La fiscalía destapa una red criminal que secuestró ayuntamientos completos; suman 85 funcionarios detenidos, pero el caso más escalofriante es el del edil de Temoac, ultimado en su despacho justo cuando las investigaciones lo señalaban como pieza clave.

Por: Agencias

Ciudad de Mèxico; mièrcoles, 29 de julio del 2026.- La Operación Enjambre ya no es una simple pesquisa: se ha convertido en la purga más agresiva contra la clase política municipal en décadas. Con siete presidentes municipales en activo tras las rejas, el mensaje del gobierno federal es brutal: nadie con placa o banda presidencial está por encima de la ley.

El epicentro de la tormenta está en Morelos, donde la captura de Jesús Corona Damián (Cuautla) y Agustín Toledano Amaro (Atlatlahucan) ha dejado al estado sumido en un caos político.
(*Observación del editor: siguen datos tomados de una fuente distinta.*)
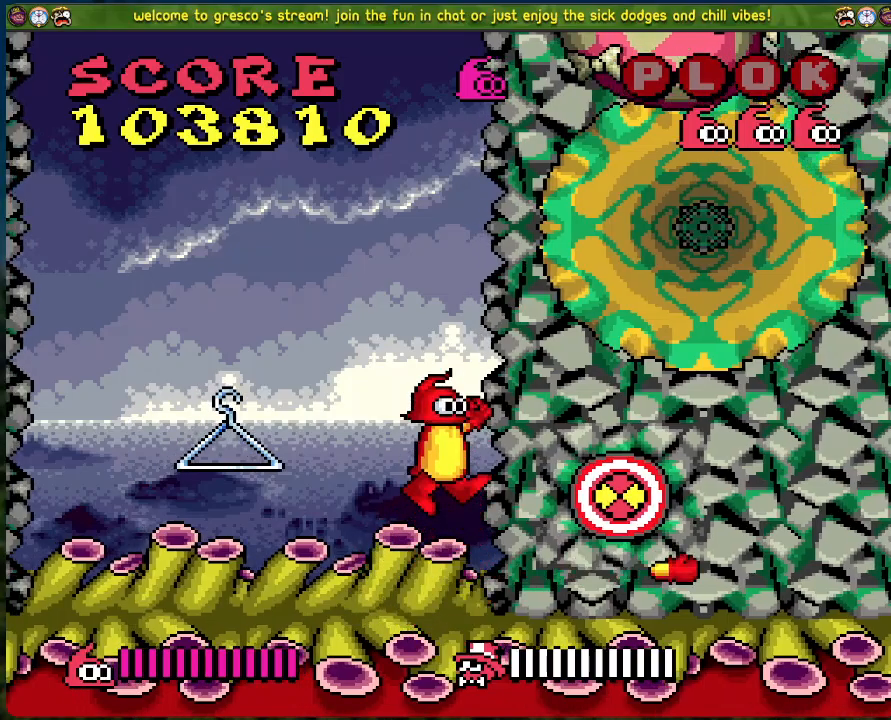
{"buttons": ["DPAD_LEFT"], "left_stick": "center", "events": [[268, "DPAD_LEFT", "down"]]}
Ambos fueron arrestados en operativos relámpago por su presunta alianza con Los Aparicio y Los Azules, grupos que han convertido la extorsión y el cobro de piso en su modus operandi.

Pero el golpe más macabro tiene nombre propio: Valentín Lavín Romero, alcalde de Temoac, no fue detenido porque ya estaba muerto. El 22 de julio de 2026, mientras la Fiscalía afinaba la orden de aprehensión en su contra, un comando armado irrumpió en su oficina y lo acribilló. Las autoridades no lo dudan: fue un ajuste de cuentas para silenciarlo antes de que confesara sus nexos.

“Lavín Romero sabía demasiado y sus socios criminales le cerraron la boca con plomo”, declaró una fuente cercana a la investigación bajo anonimato.

Pero el entramado va más allá: en Puebla, el apellido González Vieyra se ha vuelto sinónimo de impunidad municipal. Los alcaldes de Tlachichuca, Ciudad Serdán y San Nicolás Buenos Aires —tres hermanos en el poder— cayeron uno tras otro como fichas de dominó, acusados de operar una franquicia de extorsión que abarcaba desde comerciantes hasta transportistas.

La fiscalía federal ha detallado que, en total, 85 funcionarios y exfuncionarios han pisado el penal en los últimos meses, en lo que muchos califican como “la guerra sucia que el crimen organizado perdió en los ayuntamientos”.

EL DATO ESCALOFRIANTE: Los alcaldes detenidos no eran meros testaferros. Según los expedientes, cobraban un “diezmo” mensual por permitir que el narco operara patrullas, rutas de venta de droga y hasta la desviación de recursos públicos para financiar células criminales.

Mientras Morelos y Puebla sangran políticamente, el gobierno federal ya prepara las siguientes órdenes de captura. “Esto apenas comienza”, sentenció Omar García Harfuch, titular de Seguridad.